Trust, as we have noted, can be deceptive.
People trusted Obama, possibly the biggest mistake the American people have
ever made, and a vote for Hillary or Bernie, diligently angling for voter
trust, would only prolong and intensify the agony. In my country, people did
not trust former Canadian prime minister Stephen Harper, who navigated ably in
the treacherous waters of a stormy political and economic world; instead they
placed their trust in Justin Trudeau, who in six short months has amassed
a $29.4
billion deficit, imported thousands of unvetted “Syrian” refugees at public
expense, and is set to raise an already prohibitive tax rate.
Advocating for voter responsibility is
a scarcely tenable proposition, and yet it is the sine qua non for
democratic survival. I cannot say with assurance that Trump is the best man for the
presidency, but I can say with confidence that his potential qualifications for
the job have been obscured by an unremitting campaign of calumny and
misapprehension that seems almost demented.
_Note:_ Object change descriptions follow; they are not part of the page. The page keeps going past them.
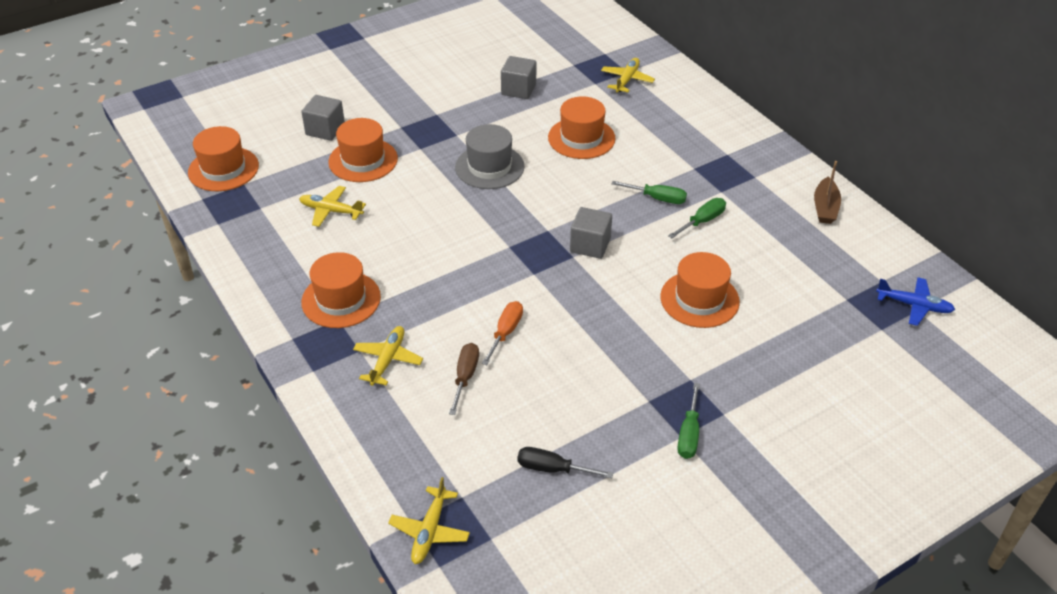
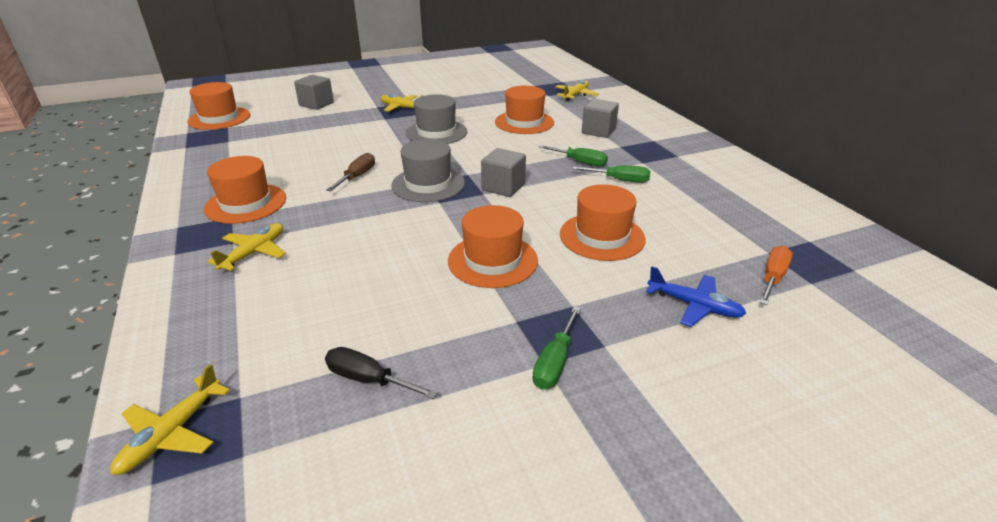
camera: 10 degrees right, 10 degrees down
(331, 211) = (284, 147): yellow plane -> yellow plane (402, 108)
(363, 160) = (333, 121): orange hat -> orange hat (492, 260)
(465, 377) = (322, 275): brown screwdriver -> brown screwdriver (357, 176)
(505, 332) = (386, 243): orange screwdriver -> orange screwdriver (772, 278)
(513, 250) = (428, 184): none -> grey hat
(518, 89) = (484, 94): grey cube -> grey cube (598, 131)
(702, 221) = (619, 180): green screwdriver -> green screwdriver turned 45 degrees clockwise
(825, 208) = (746, 181): brown boat -> none
(913, 305) = (849, 265): blue plane -> blue plane (694, 305)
The Michelle Fields controversy is
an excellent example of how the media and the pundits have inflated a tempest
in a teacup to tsunami proportions. I was once quite emphatically shoved aside
by a pair of bodyguards when I approached Robert Spencer as he was being led to
the podium --my bad, not his or his bodyguards’. A speaker under threat has a
right to a protected space.
Admittedly, there is no yellow brick road
to the right choice. One can only work to be as well-informed as possible and
to study the issues with close attention. And to distrust
one’s own subjective -- that is, immediate, visceral, idiosyncratic or ad
hominem -- reactions to the politician who lobbies for your unearned
favor or challenges your congenial assumptions.